Am 14.11.2019 um 18:03 schrieb Roberto José Etcheverry Romero <yggdrasil.raiker@xxxxxxxxx>:

When a customer's ASP is more than 60% IFS, with PDFs, JPEGs and etc numbering into the double digit million files, backup becomes pretty pretty slow.

Good point but this is also true for other platforms. Doing file-level backups with a real lot of (small) files is inherently slow. NFS is just a layer above local filesystems on other machines, so this problem is moved but not really solved.

Besides, why have a 20 core machine with only 3 licensed for i and waste some of those i cores on IFS when you could have a fileserver on the same machine?

Good point. I doubt that IFS does great strain on CPU but on IOPs, though.

That is the premise I start this question from.

Thanks for supplying this important information.

I've been getting the customer to splice the folders by year/month/branch or whatever criteria helps to avoid having so many files in a single folder (and to allow saves to NOT save the entire IFS daily but only the current in-use folder).

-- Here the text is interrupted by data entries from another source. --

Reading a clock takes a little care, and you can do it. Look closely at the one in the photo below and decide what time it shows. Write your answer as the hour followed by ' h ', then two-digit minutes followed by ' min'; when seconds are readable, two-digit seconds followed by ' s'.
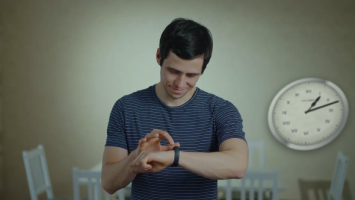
1 h 12 min
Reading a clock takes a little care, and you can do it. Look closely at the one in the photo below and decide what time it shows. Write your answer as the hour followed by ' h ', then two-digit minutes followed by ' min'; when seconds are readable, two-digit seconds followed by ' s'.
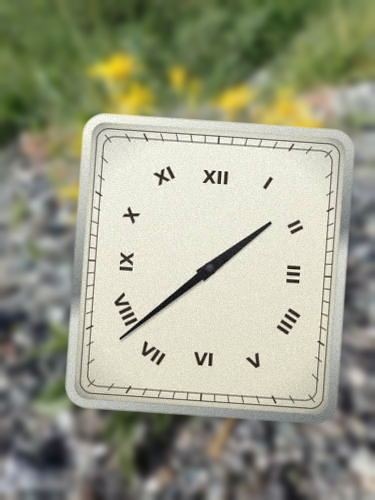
1 h 38 min
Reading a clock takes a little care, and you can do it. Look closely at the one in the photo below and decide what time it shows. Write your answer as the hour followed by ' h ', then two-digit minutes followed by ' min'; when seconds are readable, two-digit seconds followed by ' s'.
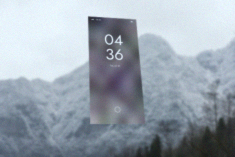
4 h 36 min
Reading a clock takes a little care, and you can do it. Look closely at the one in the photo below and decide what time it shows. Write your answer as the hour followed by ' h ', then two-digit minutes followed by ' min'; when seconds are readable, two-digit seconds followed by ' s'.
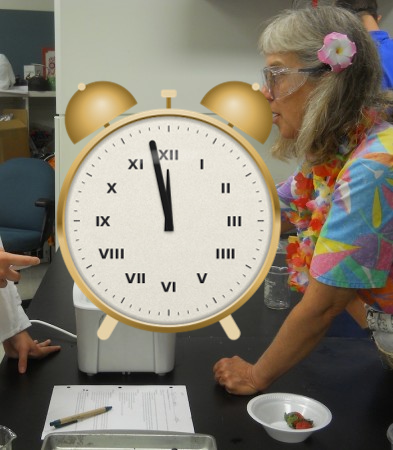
11 h 58 min
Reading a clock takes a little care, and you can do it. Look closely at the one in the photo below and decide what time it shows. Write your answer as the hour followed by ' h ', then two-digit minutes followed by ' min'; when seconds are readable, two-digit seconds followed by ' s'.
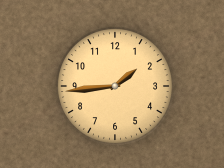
1 h 44 min
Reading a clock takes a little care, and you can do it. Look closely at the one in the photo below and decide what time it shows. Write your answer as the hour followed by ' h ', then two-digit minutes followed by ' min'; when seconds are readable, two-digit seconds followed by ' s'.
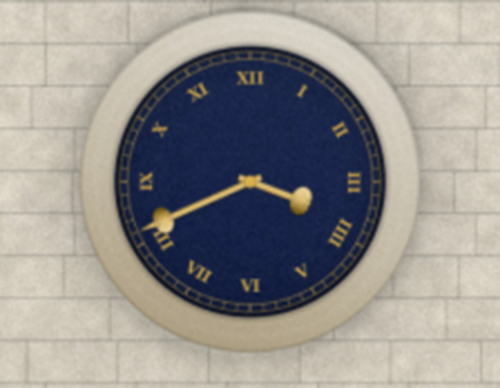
3 h 41 min
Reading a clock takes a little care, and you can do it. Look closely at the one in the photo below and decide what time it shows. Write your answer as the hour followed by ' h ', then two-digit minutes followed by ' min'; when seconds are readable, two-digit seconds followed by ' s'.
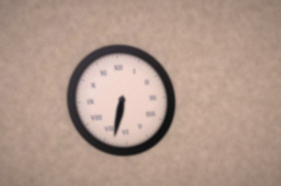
6 h 33 min
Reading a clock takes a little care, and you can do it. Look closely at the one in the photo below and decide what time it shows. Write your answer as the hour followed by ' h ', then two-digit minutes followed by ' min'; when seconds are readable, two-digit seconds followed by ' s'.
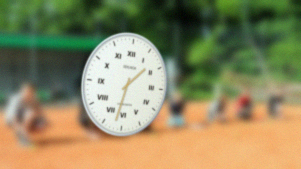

Thousands of files in a single hierarchy? While this might work perfectly on QSYS.LIB, it's a very very bad idea in anything else I know of. Linux, Windows, other Unices and some greatly outdated and mostly forgotten stuff. And IFS, which is functionally derived from UNIX filesystems. So yes, creating a hierarchy to limit files in one folder to some 100's greatly helps. Mo matter which platform.

Other tips?

Depends on the exact backup strategy, which shall be dictated by the allowable time frame to do a full restore from backup media. If you elaborate on that, maybe there are tips. :-) (I'm very keen to let people know why they should do backups properly: Not for having a better sleep because they know they have backups. But to have a fast and easy way to bring the data back in case of a horrible failure. Fast and easy because when such things happen, stress level is already high and I'd be not in the mood to think about how exactly I am supposed to get the data back onto a replacement system. It must be really easy and foolproof at it's best.)